Source passage →

<<<<

# scratch built nscale house



## michelle (May 12, 2013)

I am new to the forum but not the hobby. I want to I guess upgrade from loops to operations. The house was built about 4 years ago and has been on about 10 different layouts. I would like to get lights inside the building but not sure how to use the leds. I hope I attached the pictures right.


----------



## Carl (Feb 19, 2012)

First of all....Welcome to the site.

Very nice buildings. Regarding lighting, you might consider drilling a hole for the wires. If you are using LED lighting, I think the long wire on the LED is positive or it might be negative (there is a site on the internet that does a good job in telling one how to wire LEDs). Good Luck.


----------



## DonR (Oct 18, 2012)

House looks really good...so does the landscaping.

In the Forum page header there is a SEARCH option.

If you do a search for LED lighting you'll get a number
of posts that tell you everything about how to do it.

Basically, for that house you'll need several LEDs...warm white
clear is usually the best choice. You'll also need a 
resistor to drop the voltage. The supply voltage should
be around 9 to 12 volts DC. If your supply voltage is AC
you'll need a few diodes for a rectifier. Do Search for that also.
You can get everything you need at any Radio Shack.

>>>>

Exercise data →
<<<<

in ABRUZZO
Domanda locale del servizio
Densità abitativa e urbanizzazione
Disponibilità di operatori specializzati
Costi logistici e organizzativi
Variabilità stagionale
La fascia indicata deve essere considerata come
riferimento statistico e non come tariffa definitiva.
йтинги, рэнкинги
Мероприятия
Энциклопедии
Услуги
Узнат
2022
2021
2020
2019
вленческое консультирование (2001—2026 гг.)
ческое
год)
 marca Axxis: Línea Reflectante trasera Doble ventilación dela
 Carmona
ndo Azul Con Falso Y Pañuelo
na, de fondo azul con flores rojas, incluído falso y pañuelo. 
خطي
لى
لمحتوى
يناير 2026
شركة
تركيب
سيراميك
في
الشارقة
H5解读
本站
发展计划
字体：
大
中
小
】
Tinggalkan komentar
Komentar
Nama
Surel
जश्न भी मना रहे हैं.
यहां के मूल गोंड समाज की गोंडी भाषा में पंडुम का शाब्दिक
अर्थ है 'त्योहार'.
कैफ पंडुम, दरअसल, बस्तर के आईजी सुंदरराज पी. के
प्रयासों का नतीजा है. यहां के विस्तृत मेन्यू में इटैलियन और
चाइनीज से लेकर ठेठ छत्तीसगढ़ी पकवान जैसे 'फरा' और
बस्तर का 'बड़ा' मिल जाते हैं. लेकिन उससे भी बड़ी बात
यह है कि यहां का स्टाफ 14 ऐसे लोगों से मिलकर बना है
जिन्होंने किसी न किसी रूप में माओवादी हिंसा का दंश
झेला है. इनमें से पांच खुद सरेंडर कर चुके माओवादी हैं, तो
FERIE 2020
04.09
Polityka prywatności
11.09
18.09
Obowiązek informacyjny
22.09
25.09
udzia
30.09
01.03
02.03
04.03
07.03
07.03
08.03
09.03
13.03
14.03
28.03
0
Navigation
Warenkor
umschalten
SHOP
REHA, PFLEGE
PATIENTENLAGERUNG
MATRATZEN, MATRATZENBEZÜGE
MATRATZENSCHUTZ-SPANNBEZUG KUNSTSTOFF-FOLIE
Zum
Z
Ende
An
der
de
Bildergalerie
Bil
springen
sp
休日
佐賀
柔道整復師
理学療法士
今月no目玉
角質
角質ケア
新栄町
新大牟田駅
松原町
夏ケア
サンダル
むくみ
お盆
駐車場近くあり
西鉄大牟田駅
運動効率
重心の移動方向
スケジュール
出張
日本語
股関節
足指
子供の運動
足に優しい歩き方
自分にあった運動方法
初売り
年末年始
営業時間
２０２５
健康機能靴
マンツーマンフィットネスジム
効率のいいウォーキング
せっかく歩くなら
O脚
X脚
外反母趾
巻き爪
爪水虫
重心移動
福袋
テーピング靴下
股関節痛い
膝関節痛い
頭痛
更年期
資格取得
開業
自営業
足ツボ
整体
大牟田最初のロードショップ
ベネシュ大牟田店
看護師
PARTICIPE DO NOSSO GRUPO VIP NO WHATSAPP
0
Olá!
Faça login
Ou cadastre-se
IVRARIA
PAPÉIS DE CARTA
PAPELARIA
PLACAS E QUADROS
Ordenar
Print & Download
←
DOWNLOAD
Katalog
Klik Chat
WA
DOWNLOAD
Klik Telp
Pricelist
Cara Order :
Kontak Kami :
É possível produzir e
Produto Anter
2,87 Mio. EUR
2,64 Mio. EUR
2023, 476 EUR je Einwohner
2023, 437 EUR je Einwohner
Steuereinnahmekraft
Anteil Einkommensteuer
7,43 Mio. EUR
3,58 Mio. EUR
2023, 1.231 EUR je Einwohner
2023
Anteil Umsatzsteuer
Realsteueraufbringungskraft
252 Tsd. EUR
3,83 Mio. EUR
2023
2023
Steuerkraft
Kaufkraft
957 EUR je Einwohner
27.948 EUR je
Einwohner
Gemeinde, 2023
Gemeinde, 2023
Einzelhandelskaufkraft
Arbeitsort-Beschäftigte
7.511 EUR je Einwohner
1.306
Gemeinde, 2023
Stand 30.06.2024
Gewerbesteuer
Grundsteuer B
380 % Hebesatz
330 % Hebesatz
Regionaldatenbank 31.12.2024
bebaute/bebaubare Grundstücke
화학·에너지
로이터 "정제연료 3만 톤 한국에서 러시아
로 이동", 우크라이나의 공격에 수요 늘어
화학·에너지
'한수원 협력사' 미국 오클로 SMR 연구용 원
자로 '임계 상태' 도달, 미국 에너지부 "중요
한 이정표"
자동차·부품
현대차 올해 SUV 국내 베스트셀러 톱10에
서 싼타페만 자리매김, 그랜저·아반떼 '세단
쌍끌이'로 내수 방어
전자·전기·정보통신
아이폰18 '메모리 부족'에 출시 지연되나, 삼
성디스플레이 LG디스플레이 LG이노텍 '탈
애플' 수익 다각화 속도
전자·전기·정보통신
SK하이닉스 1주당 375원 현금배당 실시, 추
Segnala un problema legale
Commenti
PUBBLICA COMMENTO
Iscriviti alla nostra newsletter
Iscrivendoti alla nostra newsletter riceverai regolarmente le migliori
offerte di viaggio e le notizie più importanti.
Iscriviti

>>>>

To do →
1 - Can you rewrite the paragraph in the forum thread that begins "Basically, for that house" as a brief bulleted list that keeps its main facts?
2 - Would you quote the forum thread word for word, starting at "## Carl (Feb" and ending at "does the landscaping."?
3 - What usernames head the posts in the forum thread? List every one.

Per-task outputs →
1 -
- The house needs several LEDs; warm white clear is usually the best choice.
- A resistor is needed to drop the voltage.
- The supply voltage should be around 9 to 12 volts DC.
- An AC supply needs a few diodes for a rectifier; search for that too.
- Everything needed is available at any Radio Shack.

2 -
## Carl (Feb 19, 2012)

First of all....Welcome to the site.

Very nice buildings. Regarding lighting, you might consider drilling a hole for the wires. If you are using LED lighting, I think the long wire on the LED is positive or it might be negative (there is a site on the internet that does a good job in telling one how to wire LEDs). Good Luck.


----------



## DonR (Oct 18, 2012)

House looks really good...so does the landscaping.

3 -
- michelle
- Carl
- DonR